- **Your assignment**: Restate all entries exactly. Skip the images.
● ● ● ● ●
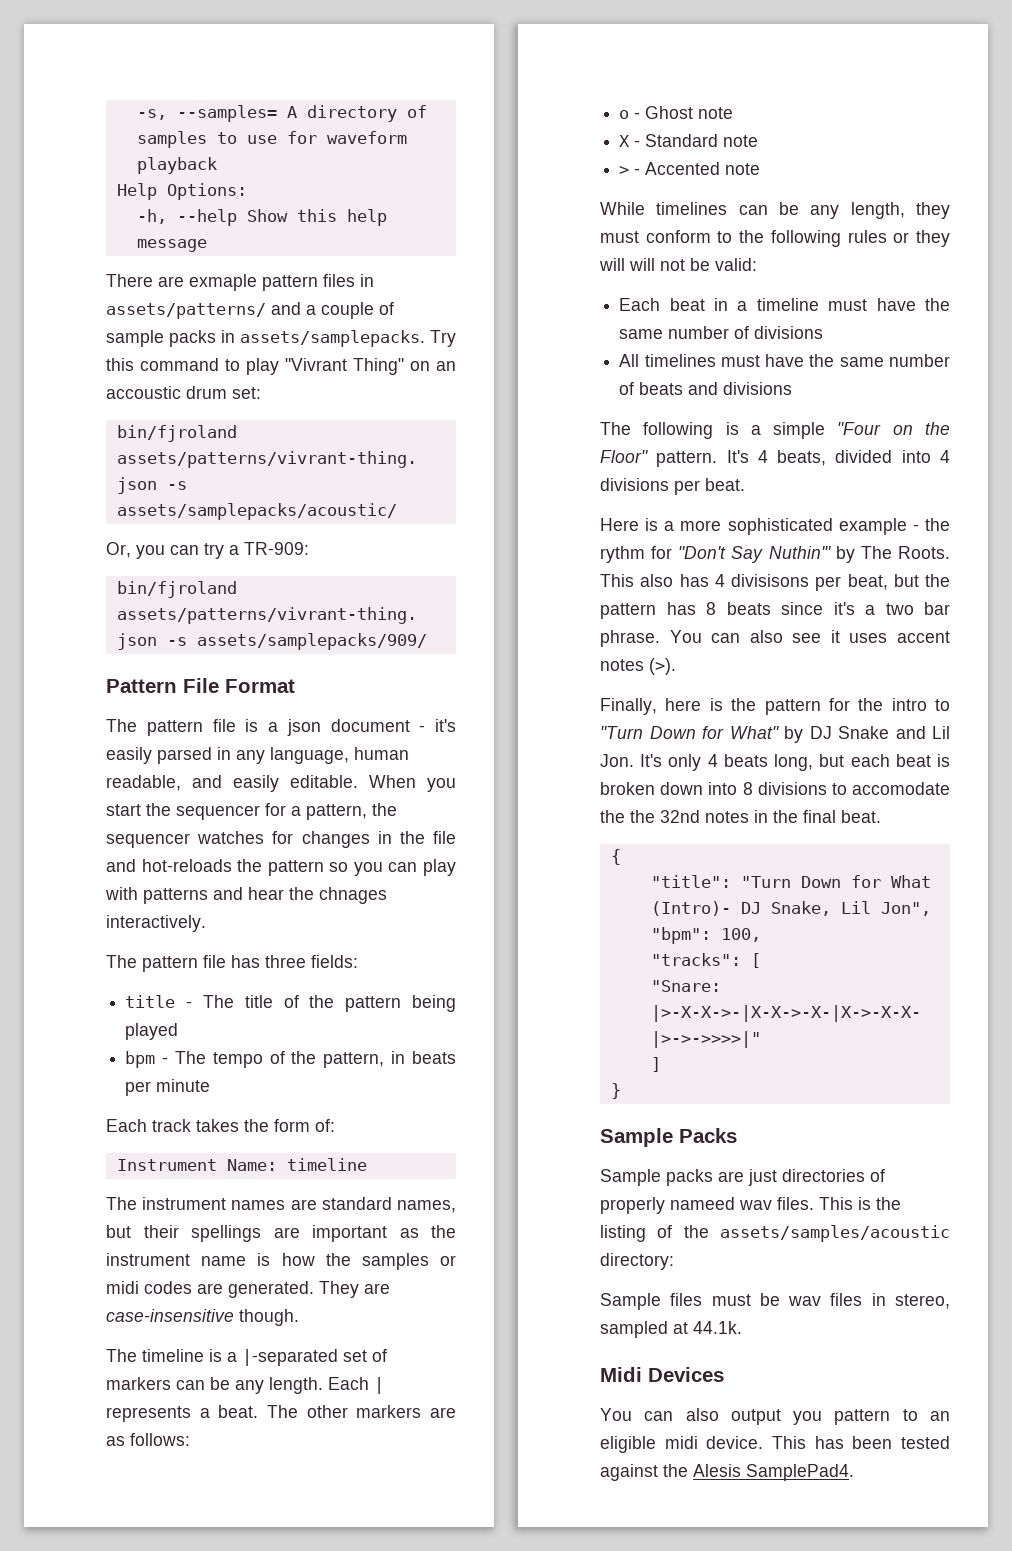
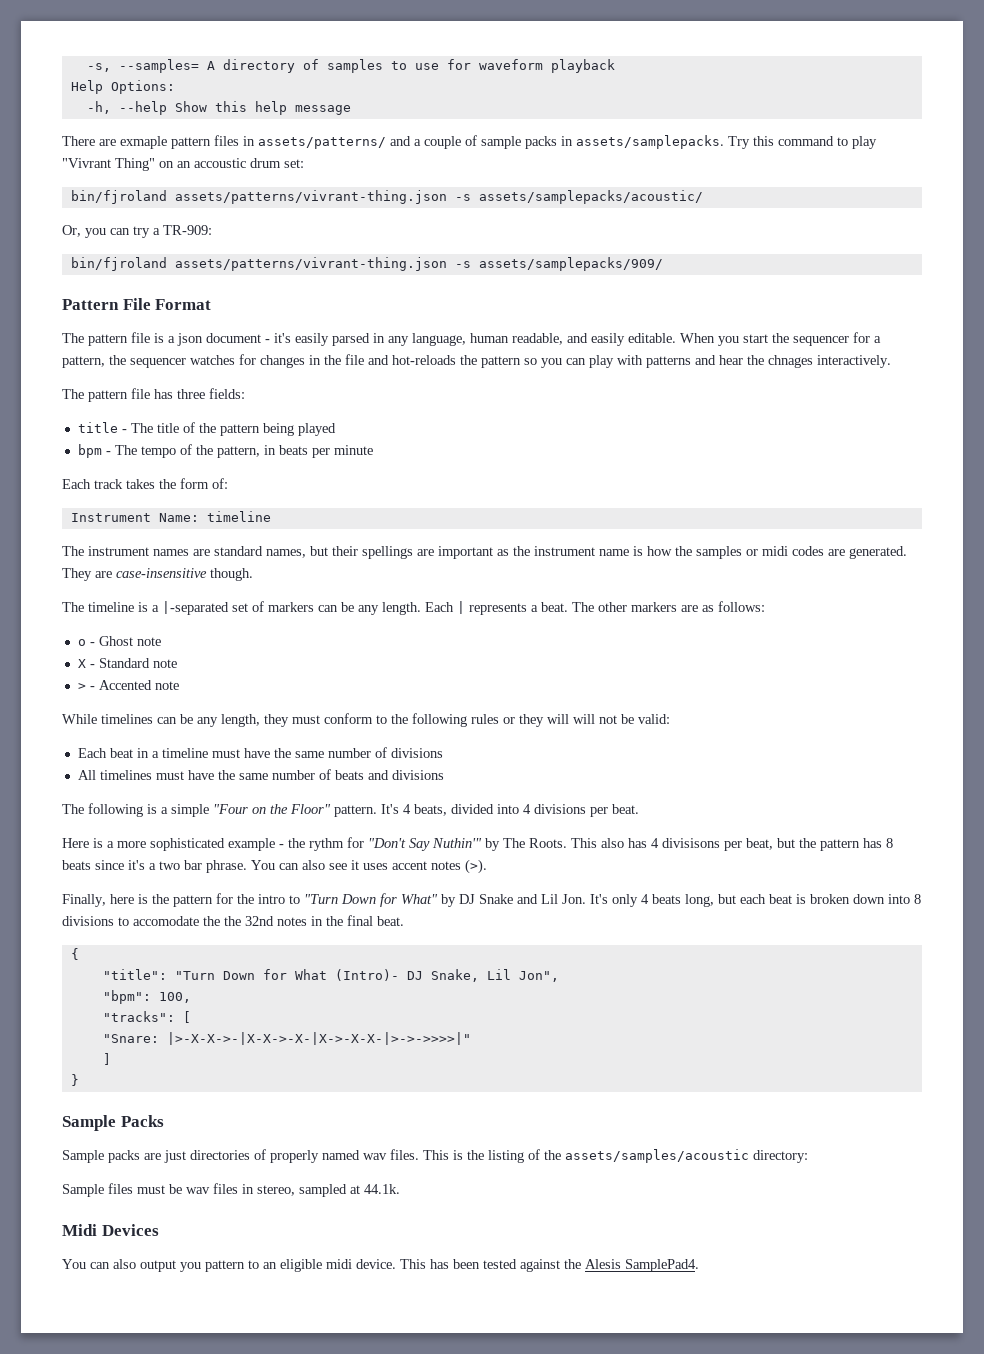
[670,1197,735,1210] nameed -> [322,1150,360,1160] named

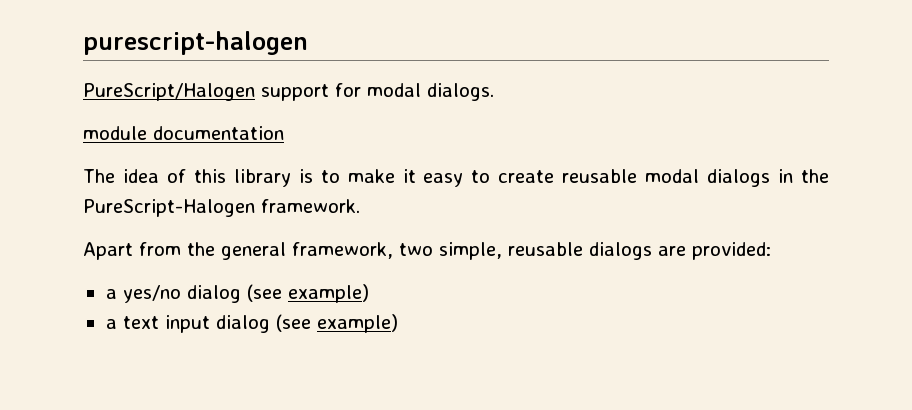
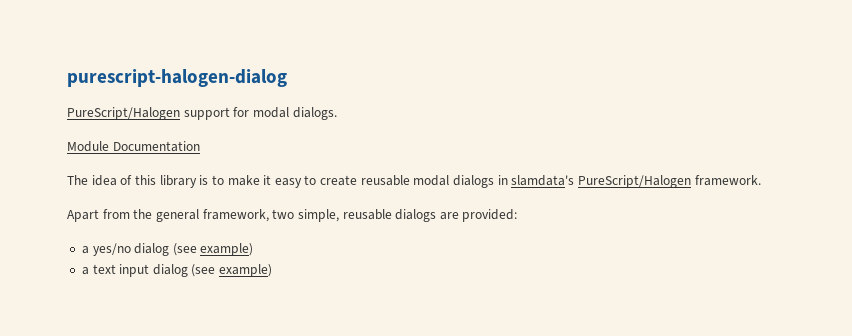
[83,31,308,55] purescript-halogen -> [67,69,287,87] purescript-halogen-dialog
[83,126,284,140] module documentation -> [67,141,200,152] Module Documentation
[801,169,829,183] [83,199,255,217] the PureScript-Halogen -> [511,175,691,188] slamdata's PureScript/Halogen

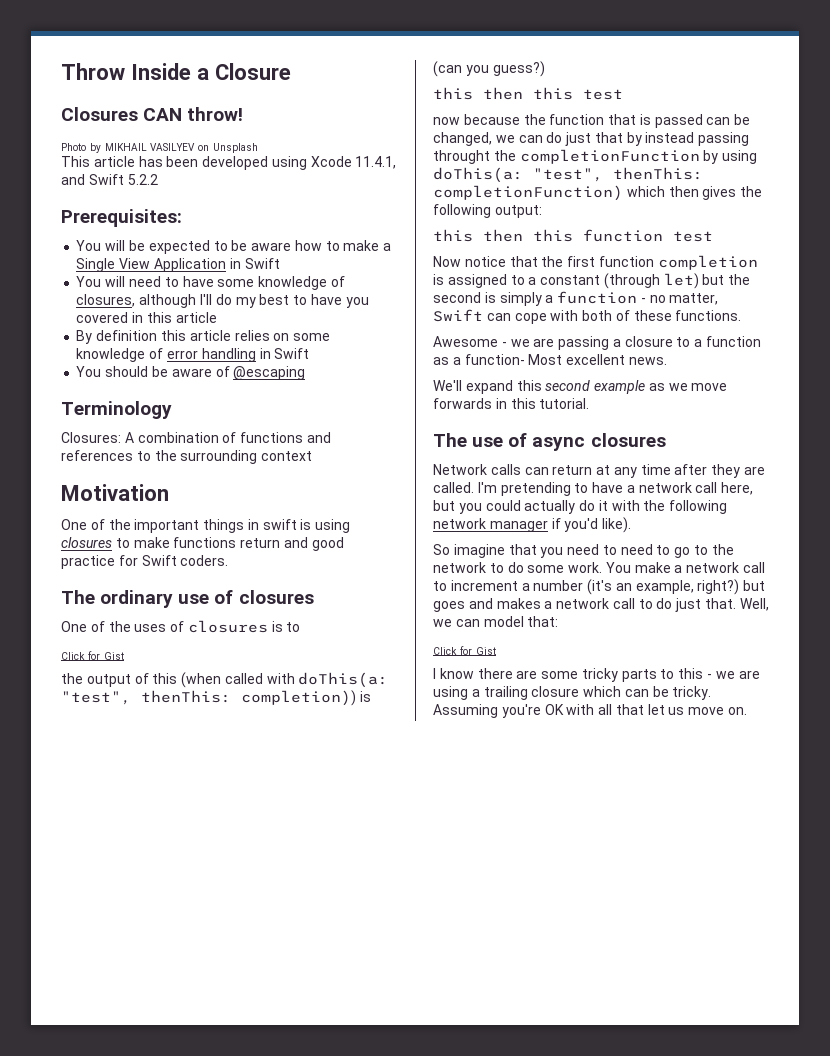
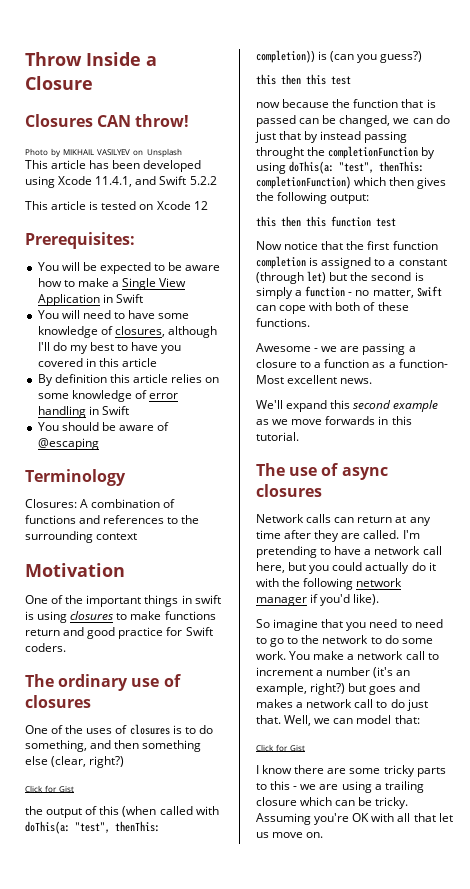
(158, 179) none -> [25,201,208,210] // This article is tested on Xcode 12
(301, 627) none -> [198,725,213,734] [25,740,202,752] [25,756,125,768] do something, and then something else (clear, right?)

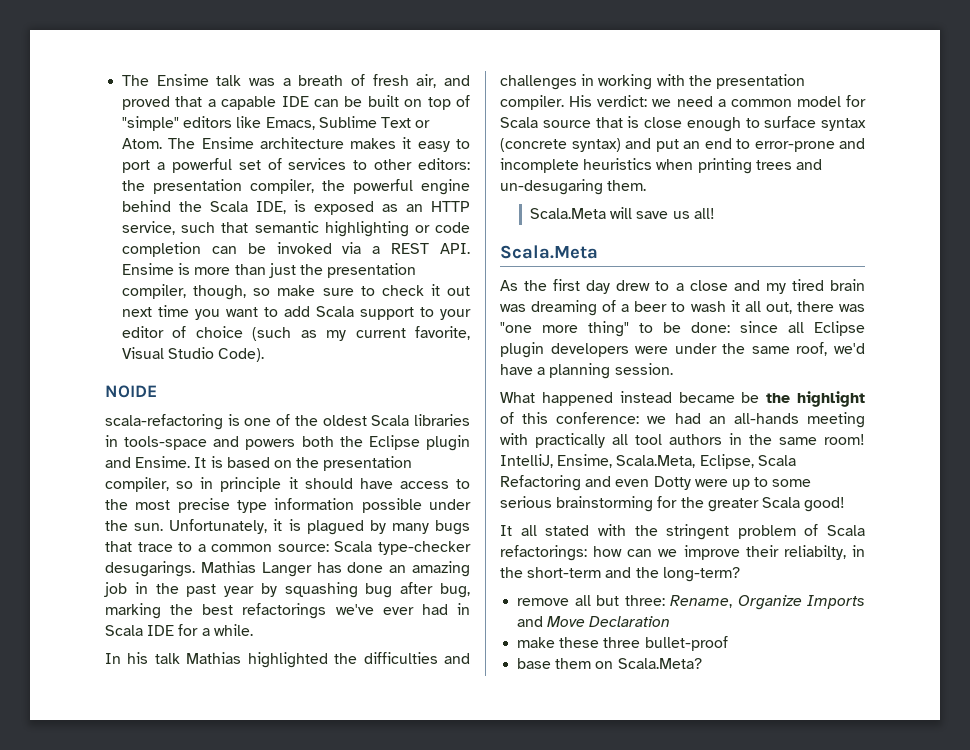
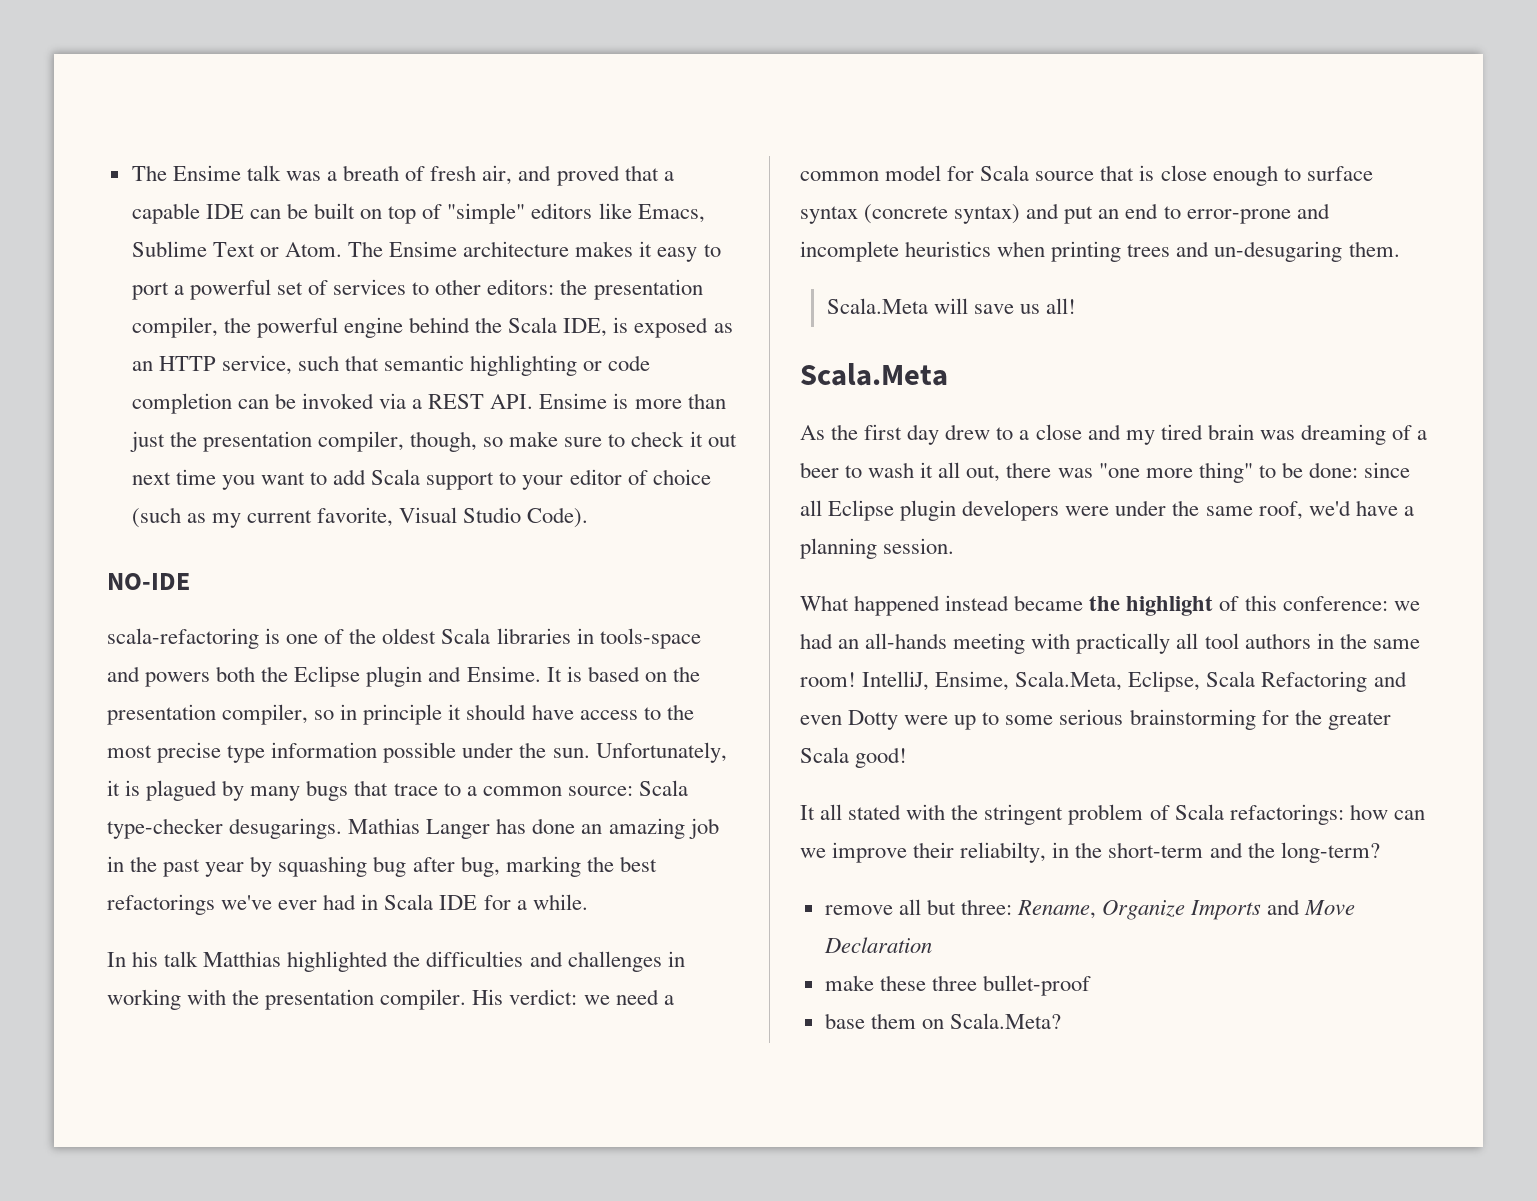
[105,385,157,398] NOIDE -> [107,573,190,590] NO-IDE
[186,652,242,664] Mathias -> [203,951,282,967] Matthias
[741,392,760,403] be -> (1084, 603) none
● ● ● ● ●
- **Completed task**:
[670,1197,735,1210] nameed -> [322,1150,360,1160] named

[83,31,308,55] purescript-halogen -> [67,69,287,87] purescript-halogen-dialog
[83,126,284,140] module documentation -> [67,141,200,152] Module Documentation
[801,169,829,183] [83,199,255,217] the PureScript-Halogen -> [511,175,691,188] slamdata's PureScript/Halogen

(158, 179) none -> [25,201,208,210] // This article is tested on Xcode 12
(301, 627) none -> [198,725,213,734] [25,740,202,752] [25,756,125,768] do something, and then something else (clear, right?)

[105,385,157,398] NOIDE -> [107,573,190,590] NO-IDE
[186,652,242,664] Mathias -> [203,951,282,967] Matthias
[741,392,760,403] be -> (1084, 603) none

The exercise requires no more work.